|The backside of my great-grandmother Alice Turner with her husband H. O. Turner, known to all as "Mom and Pop".|
The second recipe on my "must-find" list is for a chocolate cake that doesn't involve the use of coffee, shortening, or margarine. And I don't want to take all day making it. None of the fifteen chocolate cake recipes in my great-grandmother's cookbook are more than a paragraph long and none of them require more than eleven ingredients. Most of the recipes call for a maximum of seven or eight ingredients. This seemed like a good thing until I remembered a lecture by Anne Willan in which she discussed the fact that cookbooks used to be made for professionals, or at the very least for people who knew how to cook. The authors of early cookbooks made a lot of assumptions about the basic knowledge of the reader to understand how to make bread or pastry or whatever food was being discussed. I fear that my culinary skills may not be up to the task. But I hope that will be part of the fun. I will learn what I don't know, even if I have to eat my way through a lot of bad cakes.
To be honest, I'm not a very good baker. I don't have much patience for reading recipes and I don't like being exact in my measurements. Neither of these are desirable qualities in a baker. That's not to say I can't follow a recipe when I need to. Over the years, I've learned that one NEEDS to follow the recipe when baking. It's just that I don't like doing it. So here goes... I'll start with a book that has very few instructions and see how far I get. If nothing else, it will surely give me a new respect for the culinary skills of my ancestors.

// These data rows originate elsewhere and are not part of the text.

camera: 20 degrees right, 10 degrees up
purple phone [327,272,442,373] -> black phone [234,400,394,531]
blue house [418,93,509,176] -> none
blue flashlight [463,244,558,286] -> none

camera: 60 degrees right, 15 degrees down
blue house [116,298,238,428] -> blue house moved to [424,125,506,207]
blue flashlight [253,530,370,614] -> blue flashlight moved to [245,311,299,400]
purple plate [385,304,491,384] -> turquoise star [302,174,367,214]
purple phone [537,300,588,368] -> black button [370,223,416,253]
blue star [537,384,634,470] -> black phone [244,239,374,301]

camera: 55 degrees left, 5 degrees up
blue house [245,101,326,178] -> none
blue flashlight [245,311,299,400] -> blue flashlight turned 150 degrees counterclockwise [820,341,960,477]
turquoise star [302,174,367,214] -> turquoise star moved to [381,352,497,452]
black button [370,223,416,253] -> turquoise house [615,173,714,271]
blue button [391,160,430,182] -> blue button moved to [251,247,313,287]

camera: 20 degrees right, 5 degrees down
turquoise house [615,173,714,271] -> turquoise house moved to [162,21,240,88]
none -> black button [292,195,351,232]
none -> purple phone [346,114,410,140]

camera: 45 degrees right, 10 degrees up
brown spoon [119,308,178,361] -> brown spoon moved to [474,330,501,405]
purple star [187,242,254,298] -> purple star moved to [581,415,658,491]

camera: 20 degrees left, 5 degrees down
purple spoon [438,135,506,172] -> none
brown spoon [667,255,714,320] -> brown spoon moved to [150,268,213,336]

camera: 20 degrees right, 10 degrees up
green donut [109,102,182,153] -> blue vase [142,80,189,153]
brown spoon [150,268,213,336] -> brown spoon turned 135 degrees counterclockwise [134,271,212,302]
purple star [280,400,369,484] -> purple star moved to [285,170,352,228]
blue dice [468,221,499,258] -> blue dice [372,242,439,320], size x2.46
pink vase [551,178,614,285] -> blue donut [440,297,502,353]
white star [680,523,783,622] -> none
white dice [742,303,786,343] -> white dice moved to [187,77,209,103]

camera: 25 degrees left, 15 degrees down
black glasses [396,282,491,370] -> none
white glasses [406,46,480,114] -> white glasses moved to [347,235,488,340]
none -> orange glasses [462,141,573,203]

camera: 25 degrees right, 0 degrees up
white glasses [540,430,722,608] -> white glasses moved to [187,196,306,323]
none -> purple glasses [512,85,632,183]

I'm especially excited to be working with the cookbook that belonged to my Great-Grandmother Alice Turner. I never knew "Mom", as everyone called her, but my Grandma Willie told me a great story about her that I think of whenever I am asked to do something I don't want to do. Grandma Willie told me that when "Mom" was in the nursing home at the end of her life, the nurses would come around with craft supplies to try to get all the old ladies involved in some kind of project. "Mom" always politely told them that she was not interested. Eventually, "Mom" had had enough of their attempts to engage her in busywork. One fateful day, a well-meaning, but overbearing nurse tried to give "Mom" a ball of yarn and asked her if she could knit or crochet, while offering her the choice between a set of knitting needles and a crochet hook. "Mom" sweetly replied, "I CAN knit and I CAN crochet, but I CHOOSE to do neither." Exit nurse.
I hope this project will help me follow in the footsteps of my great-grandmother, both in terms of learning valuable cooking techniques, but also in reminding me to be a person who chooses carefully what she WILL do at any given moment. And to make that moment count.